Anawana Haloba is an artist based between Oslo and Livingstone, originally from Zambia. Her practice combines poetry, moving images, objects, and sound to create immersive installations and performances. Through her work, she examines how communities navigate complex political, social, economic, and cultural transformations shaped by ideology and post-independence histories.
Haloba is a former resident of the Rijksakademie van Beeldende Kunsten in Amsterdam and an alumna of the Smithsonian Artist Research Fellowship in Washington DC. Her work has been exhibited internationally in both solo and group shows, including the Venice Biennale (2009), the Sharjah Biennial (2019), and the 13th Berlin Biennale (2025).
Looking for Mukamusaba – An Experimental Opera (2024-25)
Mixed media; sound ap. 25'
Music Sidiki Camara

Anawana Haloba’s work is part of an ongoing sonic exploration of Southern African oral traditions. In this piece, the artist uses speaker drivers—the components within loudspeakers that generate sound—to create eight sculptural forms that act as reverberation chambers. Some of these sculptures draw their shapes from traditional marriage and initiation ceremonies, while others are entirely new and invented by the artist.
The work functions as an operatic sculpture, featuring characters that blend myth and history. Central among them is Mukamusaba, whose name in siLozi—the language spoken by the Lozi people, primarily in south-western Zambia and Namibia—means “You shall fear her/them” or “the one who embodies greatness.” Alongside her are Alice Lenshina, a self-proclaimed prophetess who founded the anti-colonial Lumpa Church (1953), and Lucy Sichone, a civil rights activist and educator who was active in the United National Independence Party, then Zambia’s ruling party and who established the Zambia Civic Education Association (1993). Haloba refers to these three women as her “female Fanons”, invoking the revolutionary spirit of Frantz Fanon—a Martinique-born thinker whose work explored the psychological impact of colonialism on both coloniser and colonised.
Drawing from songs and oral traditions, Haloba brings the stories of these three women to life, using opera and masquerade to share their narratives. The installation becomes a threshold—a space between worlds—where voices from past and present struggles are given form. Through this, Haloba reimagines ideas of community and solidarity, turning collective grief and anger into what she calls “a loud song of resistance.” These voices call and respond to one another throughout the space, sharing stories of grief and suffering from around the world.

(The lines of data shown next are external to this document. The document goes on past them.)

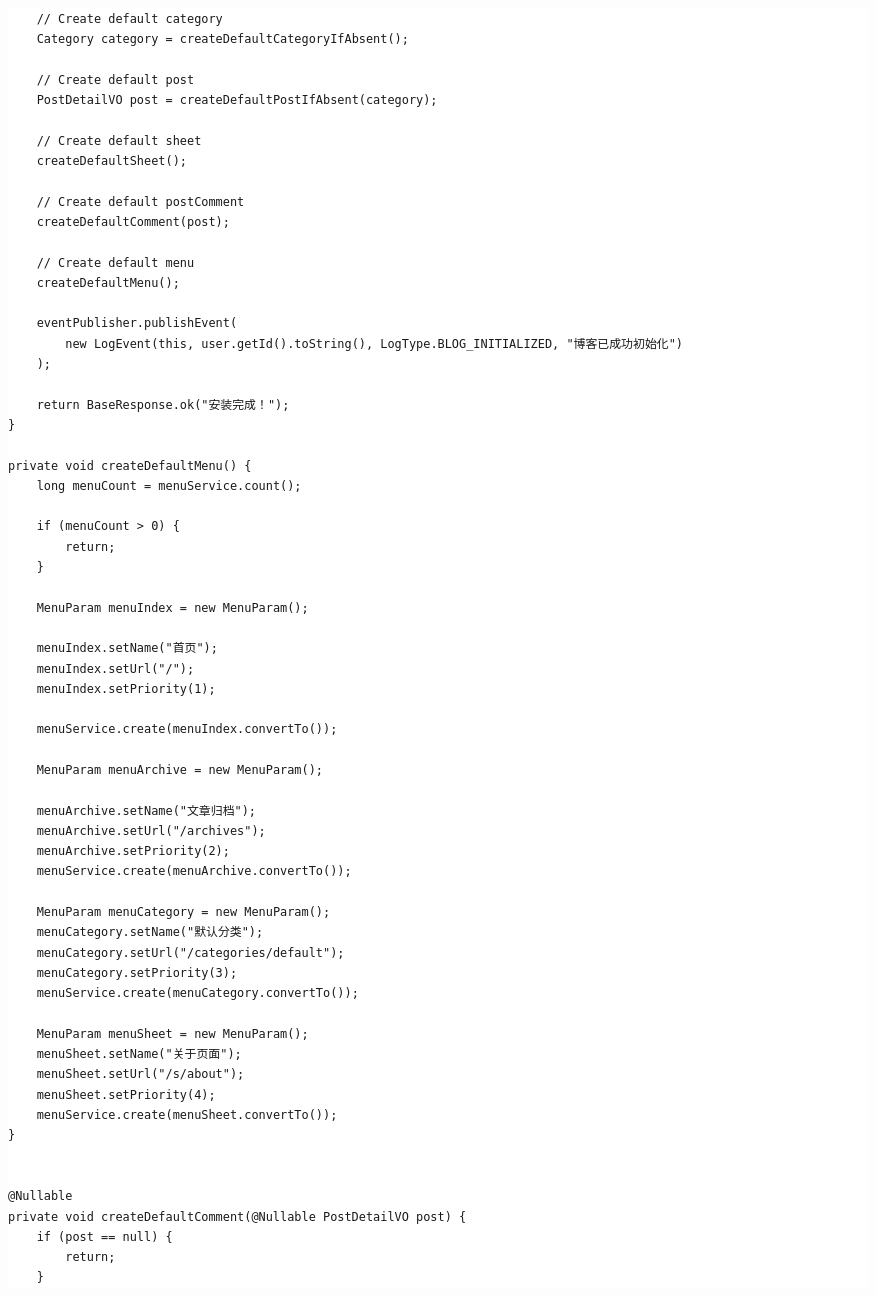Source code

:         // Create default category
        Category category = createDefaultCategoryIfAbsent();

        // Create default post
        PostDetailVO post = createDefaultPostIfAbsent(category);

        // Create default sheet
        createDefaultSheet();

        // Create default postComment
        createDefaultComment(post);

        // Create default menu
        createDefaultMenu();

        eventPublisher.publishEvent(
            new LogEvent(this, user.getId().toString(), LogType.BLOG_INITIALIZED, "博客已成功初始化")
        );

        return BaseResponse.ok("安装完成！");
    }

    private void createDefaultMenu() {
        long menuCount = menuService.count();

        if (menuCount > 0) {
            return;
        }

        MenuParam menuIndex = new MenuParam();

        menuIndex.setName("首页");
        menuIndex.setUrl("/");
        menuIndex.setPriority(1);

        menuService.create(menuIndex.convertTo());

        MenuParam menuArchive = new MenuParam();

        menuArchive.setName("文章归档");
        menuArchive.setUrl("/archives");
        menuArchive.setPriority(2);
        menuService.create(menuArchive.convertTo());

        MenuParam menuCategory = new MenuParam();
        menuCategory.setName("默认分类");
        menuCategory.setUrl("/categories/default");
        menuCategory.setPriority(3);
        menuService.create(menuCategory.convertTo());

        MenuParam menuSheet = new MenuParam();
        menuSheet.setName("关于页面");
        menuSheet.setUrl("/s/about");
        menuSheet.setPriority(4);
        menuService.create(menuSheet.convertTo());
    }


    @Nullable
    private void createDefaultComment(@Nullable PostDetailVO post) {
        if (post == null) {
            return;
        }
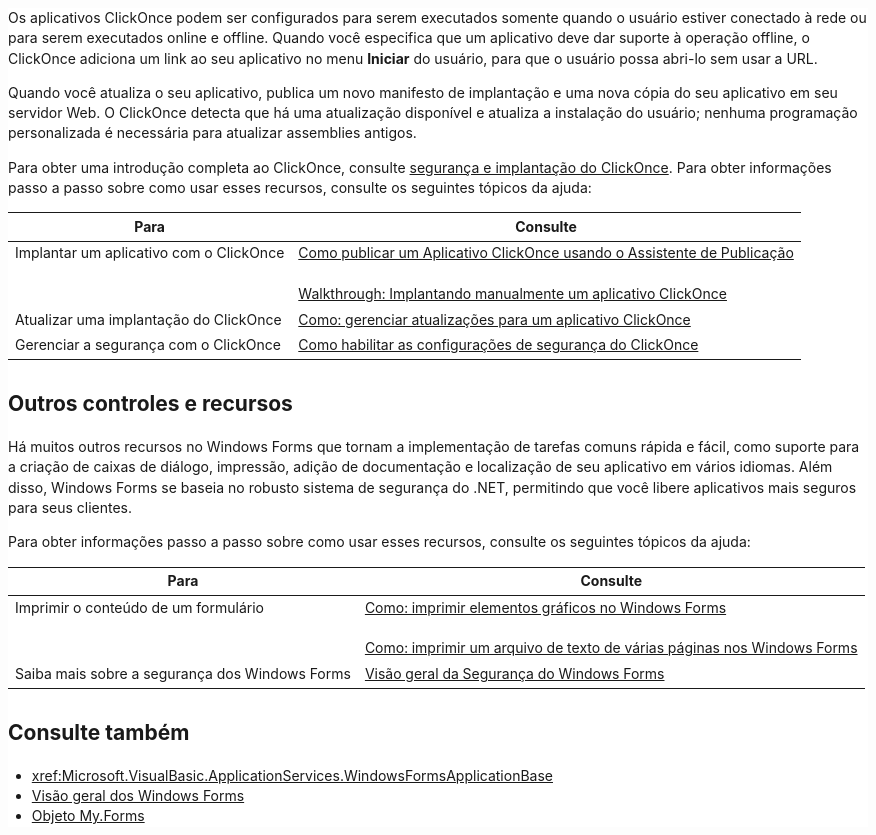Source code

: Os aplicativos ClickOnce podem ser configurados para serem executados somente quando o usuário estiver conectado à rede ou para serem executados online e offline. Quando você especifica que um aplicativo deve dar suporte à operação offline, o ClickOnce adiciona um link ao seu aplicativo no menu **Iniciar** do usuário, para que o usuário possa abri-lo sem usar a URL.

Quando você atualiza o seu aplicativo, publica um novo manifesto de implantação e uma nova cópia do seu aplicativo em seu servidor Web. O ClickOnce detecta que há uma atualização disponível e atualiza a instalação do usuário; nenhuma programação personalizada é necessária para atualizar assemblies antigos.

Para obter uma introdução completa ao ClickOnce, consulte [segurança e implantação do ClickOnce](/visualstudio/deployment/clickonce-security-and-deployment). Para obter informações passo a passo sobre como usar esses recursos, consulte os seguintes tópicos da ajuda:

|Para|Consulte|
|--------|---------|
|Implantar um aplicativo com o ClickOnce|[Como publicar um Aplicativo ClickOnce usando o Assistente de Publicação](/visualstudio/deployment/how-to-publish-a-clickonce-application-using-the-publish-wizard)<br /><br /> [Walkthrough: Implantando manualmente um aplicativo ClickOnce](/visualstudio/deployment/walkthrough-manually-deploying-a-clickonce-application)|
|Atualizar uma implantação do ClickOnce|[Como: gerenciar atualizações para um aplicativo ClickOnce](/visualstudio/deployment/how-to-manage-updates-for-a-clickonce-application)|
|Gerenciar a segurança com o ClickOnce|[Como habilitar as configurações de segurança do ClickOnce](/visualstudio/deployment/how-to-enable-clickonce-security-settings)|

## <a name="other-controls-and-features"></a>Outros controles e recursos

Há muitos outros recursos no Windows Forms que tornam a implementação de tarefas comuns rápida e fácil, como suporte para a criação de caixas de diálogo, impressão, adição de documentação e localização de seu aplicativo em vários idiomas. Além disso, Windows Forms se baseia no robusto sistema de segurança do .NET, permitindo que você libere aplicativos mais seguros para seus clientes.

Para obter informações passo a passo sobre como usar esses recursos, consulte os seguintes tópicos da ajuda:

|Para|Consulte|
|--------|---------|
|Imprimir o conteúdo de um formulário|[Como: imprimir elementos gráficos no Windows Forms](/dotnet/desktop/winforms/advanced/how-to-print-graphics-in-windows-forms)<br /><br /> [Como: imprimir um arquivo de texto de várias páginas nos Windows Forms](/dotnet/desktop/winforms/advanced/how-to-print-a-multi-page-text-file-in-windows-forms)|
|Saiba mais sobre a segurança dos Windows Forms|[Visão geral da Segurança do Windows Forms](/dotnet/desktop/winforms/security-in-windows-forms-overview)|

## <a name="see-also"></a>Consulte também

- <xref:Microsoft.VisualBasic.ApplicationServices.WindowsFormsApplicationBase>
- [Visão geral dos Windows Forms](/dotnet/desktop/winforms/windows-forms-overview)
- [Objeto My.Forms](../../language-reference/objects/my-forms-object.md)
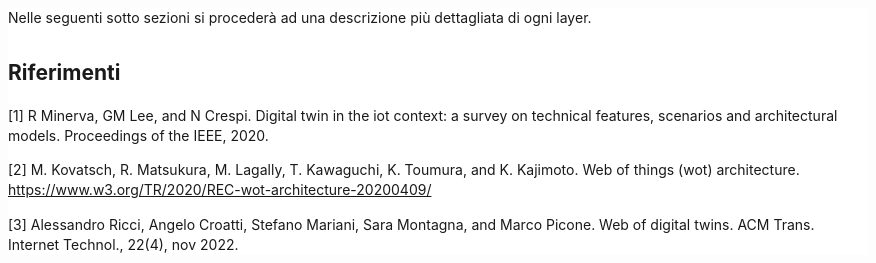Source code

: Nelle seguenti sotto sezioni si procederà ad una descrizione più dettagliata di ogni layer.



## Riferimenti

<a id="1">[1]</a> R Minerva, GM Lee, and N Crespi.
     Digital twin in the iot context: a survey on technical features, scenarios and architectural models. Proceedings of the IEEE, 2020.

<a id="2">[2]</a> M. Kovatsch, R. Matsukura, M. Lagally, T. Kawaguchi, K. Toumura, and K. Kajimoto. 
     Web of things (wot) architecture. https://www.w3.org/TR/2020/REC-wot-architecture-20200409/

<a id="3">[3]</a> Alessandro Ricci, Angelo Croatti, Stefano Mariani, Sara Montagna, and Marco Picone. 
     Web of digital twins. ACM Trans. Internet Technol., 22(4), nov 2022.
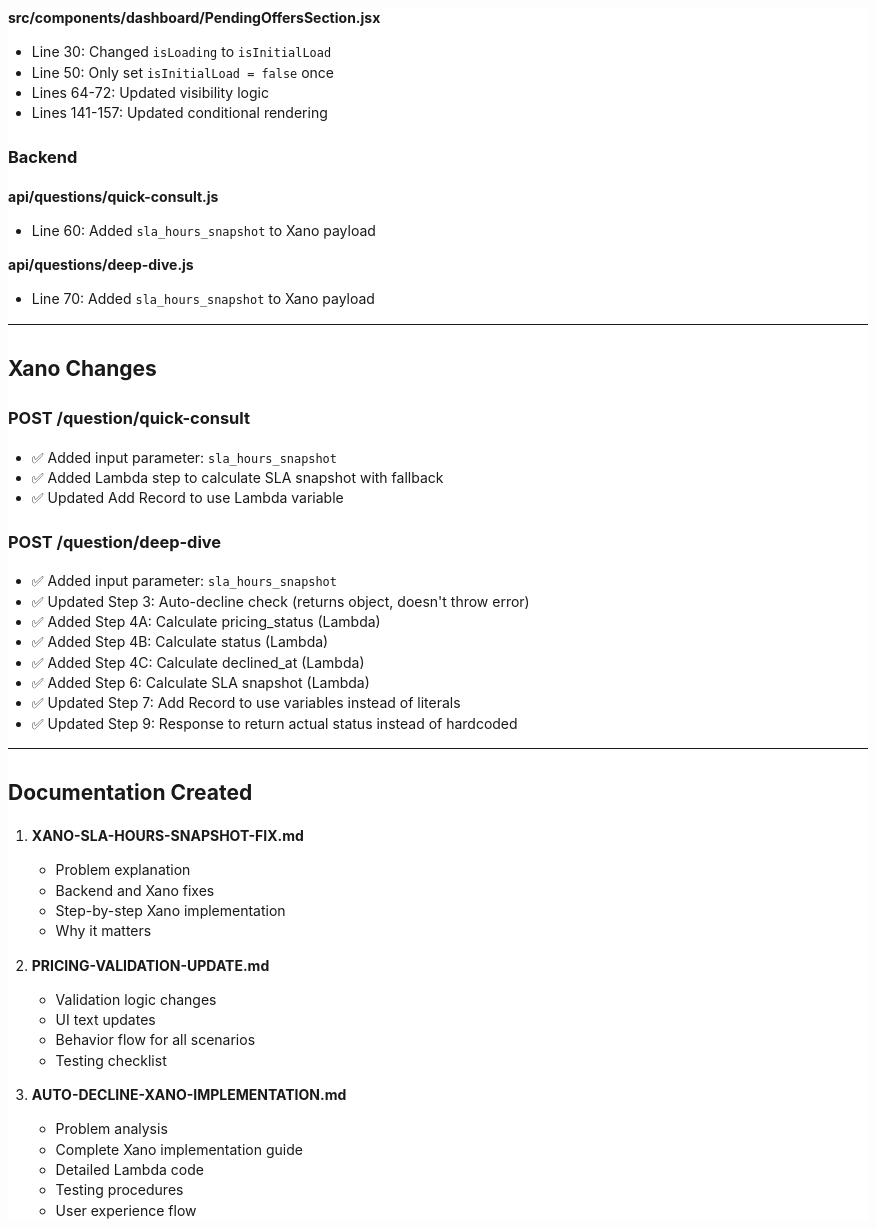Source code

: **src/components/dashboard/PendingOffersSection.jsx**
- Line 30: Changed `isLoading` to `isInitialLoad`
- Line 50: Only set `isInitialLoad = false` once
- Lines 64-72: Updated visibility logic
- Lines 141-157: Updated conditional rendering

### Backend

**api/questions/quick-consult.js**
- Line 60: Added `sla_hours_snapshot` to Xano payload

**api/questions/deep-dive.js**
- Line 70: Added `sla_hours_snapshot` to Xano payload

---

## Xano Changes

### POST /question/quick-consult
- ✅ Added input parameter: `sla_hours_snapshot`
- ✅ Added Lambda step to calculate SLA snapshot with fallback
- ✅ Updated Add Record to use Lambda variable

### POST /question/deep-dive
- ✅ Added input parameter: `sla_hours_snapshot`
- ✅ Updated Step 3: Auto-decline check (returns object, doesn't throw error)
- ✅ Added Step 4A: Calculate pricing_status (Lambda)
- ✅ Added Step 4B: Calculate status (Lambda)
- ✅ Added Step 4C: Calculate declined_at (Lambda)
- ✅ Added Step 6: Calculate SLA snapshot (Lambda)
- ✅ Updated Step 7: Add Record to use variables instead of literals
- ✅ Updated Step 9: Response to return actual status instead of hardcoded

---

## Documentation Created

1. **XANO-SLA-HOURS-SNAPSHOT-FIX.md**
   - Problem explanation
   - Backend and Xano fixes
   - Step-by-step Xano implementation
   - Why it matters

2. **PRICING-VALIDATION-UPDATE.md**
   - Validation logic changes
   - UI text updates
   - Behavior flow for all scenarios
   - Testing checklist

3. **AUTO-DECLINE-XANO-IMPLEMENTATION.md**
   - Problem analysis
   - Complete Xano implementation guide
   - Detailed Lambda code
   - Testing procedures
   - User experience flow
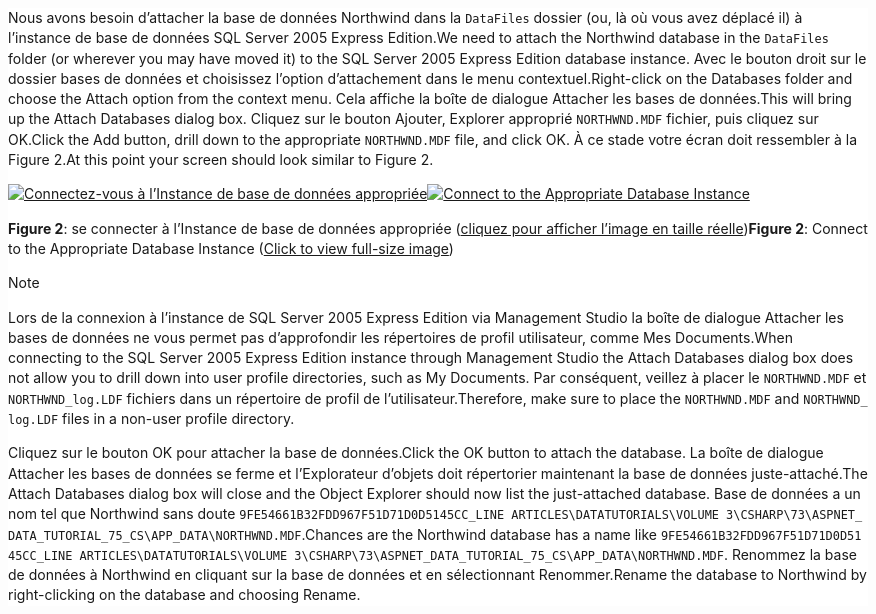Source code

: <span data-ttu-id="017b7-149">Nous avons besoin d’attacher la base de données Northwind dans la `DataFiles` dossier (ou, là où vous avez déplacé il) à l’instance de base de données SQL Server 2005 Express Edition.</span><span class="sxs-lookup"><span data-stu-id="017b7-149">We need to attach the Northwind database in the `DataFiles` folder (or wherever you may have moved it) to the SQL Server 2005 Express Edition database instance.</span></span> <span data-ttu-id="017b7-150">Avec le bouton droit sur le dossier bases de données et choisissez l’option d’attachement dans le menu contextuel.</span><span class="sxs-lookup"><span data-stu-id="017b7-150">Right-click on the Databases folder and choose the Attach option from the context menu.</span></span> <span data-ttu-id="017b7-151">Cela affiche la boîte de dialogue Attacher les bases de données.</span><span class="sxs-lookup"><span data-stu-id="017b7-151">This will bring up the Attach Databases dialog box.</span></span> <span data-ttu-id="017b7-152">Cliquez sur le bouton Ajouter, Explorer approprié `NORTHWND.MDF` fichier, puis cliquez sur OK.</span><span class="sxs-lookup"><span data-stu-id="017b7-152">Click the Add button, drill down to the appropriate `NORTHWND.MDF` file, and click OK.</span></span> <span data-ttu-id="017b7-153">À ce stade votre écran doit ressembler à la Figure 2.</span><span class="sxs-lookup"><span data-stu-id="017b7-153">At this point your screen should look similar to Figure 2.</span></span>


<span data-ttu-id="017b7-154">[![Connectez-vous à l’Instance de base de données appropriée](creating-stored-procedures-and-user-defined-functions-with-managed-code-vb/_static/image3.png)](creating-stored-procedures-and-user-defined-functions-with-managed-code-vb/_static/image2.png)</span><span class="sxs-lookup"><span data-stu-id="017b7-154">[![Connect to the Appropriate Database Instance](creating-stored-procedures-and-user-defined-functions-with-managed-code-vb/_static/image3.png)](creating-stored-procedures-and-user-defined-functions-with-managed-code-vb/_static/image2.png)</span></span>

<span data-ttu-id="017b7-155">**Figure 2**: se connecter à l’Instance de base de données appropriée ([cliquez pour afficher l’image en taille réelle](creating-stored-procedures-and-user-defined-functions-with-managed-code-vb/_static/image4.png))</span><span class="sxs-lookup"><span data-stu-id="017b7-155">**Figure 2**: Connect to the Appropriate Database Instance ([Click to view full-size image](creating-stored-procedures-and-user-defined-functions-with-managed-code-vb/_static/image4.png))</span></span>


> [!NOTE]
> <span data-ttu-id="017b7-156">Lors de la connexion à l’instance de SQL Server 2005 Express Edition via Management Studio la boîte de dialogue Attacher les bases de données ne vous permet pas d’approfondir les répertoires de profil utilisateur, comme Mes Documents.</span><span class="sxs-lookup"><span data-stu-id="017b7-156">When connecting to the SQL Server 2005 Express Edition instance through Management Studio the Attach Databases dialog box does not allow you to drill down into user profile directories, such as My Documents.</span></span> <span data-ttu-id="017b7-157">Par conséquent, veillez à placer le `NORTHWND.MDF` et `NORTHWND_log.LDF` fichiers dans un répertoire de profil de l’utilisateur.</span><span class="sxs-lookup"><span data-stu-id="017b7-157">Therefore, make sure to place the `NORTHWND.MDF` and `NORTHWND_log.LDF` files in a non-user profile directory.</span></span>


<span data-ttu-id="017b7-158">Cliquez sur le bouton OK pour attacher la base de données.</span><span class="sxs-lookup"><span data-stu-id="017b7-158">Click the OK button to attach the database.</span></span> <span data-ttu-id="017b7-159">La boîte de dialogue Attacher les bases de données se ferme et l’Explorateur d’objets doit répertorier maintenant la base de données juste-attaché.</span><span class="sxs-lookup"><span data-stu-id="017b7-159">The Attach Databases dialog box will close and the Object Explorer should now list the just-attached database.</span></span> <span data-ttu-id="017b7-160">Base de données a un nom tel que Northwind sans doute `9FE54661B32FDD967F51D71D0D5145CC_LINE ARTICLES\DATATUTORIALS\VOLUME 3\CSHARP\73\ASPNET_DATA_TUTORIAL_75_CS\APP_DATA\NORTHWND.MDF`.</span><span class="sxs-lookup"><span data-stu-id="017b7-160">Chances are the Northwind database has a name like `9FE54661B32FDD967F51D71D0D5145CC_LINE ARTICLES\DATATUTORIALS\VOLUME 3\CSHARP\73\ASPNET_DATA_TUTORIAL_75_CS\APP_DATA\NORTHWND.MDF`.</span></span> <span data-ttu-id="017b7-161">Renommez la base de données à Northwind en cliquant sur la base de données et en sélectionnant Renommer.</span><span class="sxs-lookup"><span data-stu-id="017b7-161">Rename the database to Northwind by right-clicking on the database and choosing Rename.</span></span>
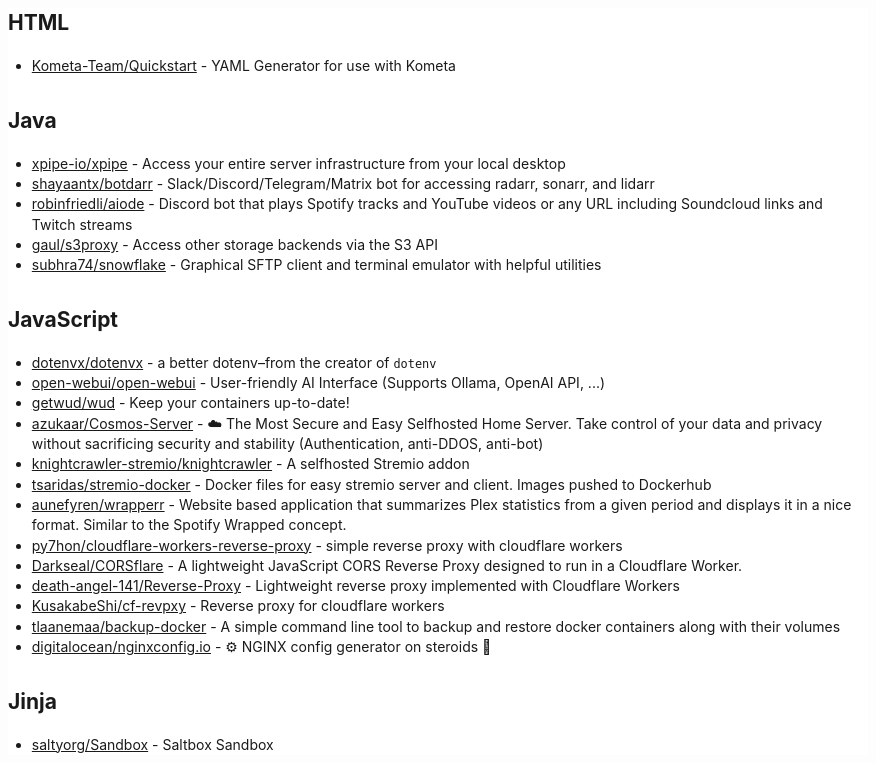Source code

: ## HTML 

- [Kometa-Team/Quickstart](https://github.com/Kometa-Team/Quickstart) - YAML Generator for use with Kometa

## Java 

- [xpipe-io/xpipe](https://github.com/xpipe-io/xpipe) - Access your entire server infrastructure from your local desktop
- [shayaantx/botdarr](https://github.com/shayaantx/botdarr) - Slack/Discord/Telegram/Matrix bot for accessing radarr, sonarr, and lidarr
- [robinfriedli/aiode](https://github.com/robinfriedli/aiode) - Discord bot that plays Spotify tracks and YouTube videos or any URL including Soundcloud links and Twitch streams
- [gaul/s3proxy](https://github.com/gaul/s3proxy) - Access other storage backends via the S3 API
- [subhra74/snowflake](https://github.com/subhra74/snowflake) - Graphical SFTP client and terminal emulator with helpful utilities

## JavaScript 

- [dotenvx/dotenvx](https://github.com/dotenvx/dotenvx) - a better dotenv–from the creator of `dotenv`
- [open-webui/open-webui](https://github.com/open-webui/open-webui) - User-friendly AI Interface (Supports Ollama, OpenAI API, ...)
- [getwud/wud](https://github.com/getwud/wud) - Keep your containers up-to-date!
- [azukaar/Cosmos-Server](https://github.com/azukaar/Cosmos-Server) - ☁️ The Most Secure and Easy Selfhosted Home Server. Take control of your data and privacy without sacrificing security and stability  (Authentication, anti-DDOS, anti-bot)
- [knightcrawler-stremio/knightcrawler](https://github.com/knightcrawler-stremio/knightcrawler) - A selfhosted Stremio addon
- [tsaridas/stremio-docker](https://github.com/tsaridas/stremio-docker) - Docker files for easy stremio server and client. Images pushed to Dockerhub
- [aunefyren/wrapperr](https://github.com/aunefyren/wrapperr) - Website based application that summarizes Plex statistics from a given period and displays it in a nice format. Similar to the Spotify Wrapped concept.
- [py7hon/cloudflare-workers-reverse-proxy](https://github.com/py7hon/cloudflare-workers-reverse-proxy) - simple reverse proxy with cloudflare workers
- [Darkseal/CORSflare](https://github.com/Darkseal/CORSflare) - A lightweight JavaScript CORS Reverse Proxy designed to run in a Cloudflare Worker.
- [death-angel-141/Reverse-Proxy](https://github.com/death-angel-141/Reverse-Proxy) - Lightweight reverse proxy implemented with Cloudflare Workers
- [KusakabeShi/cf-revpxy](https://github.com/KusakabeShi/cf-revpxy) - Reverse proxy for cloudflare workers
- [tlaanemaa/backup-docker](https://github.com/tlaanemaa/backup-docker) - A simple command line tool to backup and restore docker containers along with their volumes
- [digitalocean/nginxconfig.io](https://github.com/digitalocean/nginxconfig.io) - ⚙️ NGINX config generator on steroids 💉

## Jinja 

- [saltyorg/Sandbox](https://github.com/saltyorg/Sandbox) - Saltbox Sandbox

Looking for Mukamusaba – An Experimental Opera is commissioned and produced by Hartwig Art Foundation and Berlin Biennale for Contemporary Art. Co-produced by Office for Contemporary Art Norway (OCA), Kulturdirektoratet, National Museum Oslo.
The work is on view as part of the 13th Berlin Biennale until 14 Sep, 2025.
Selected by the Commissioning Committee and acquired through the Hartwig Art Production | Collection Fund. It will subsequently be donated to the Dutch state, becoming an integral part of the national art collection (‘Rijkscollectie’), available for institutions in the Netherlands and abroad.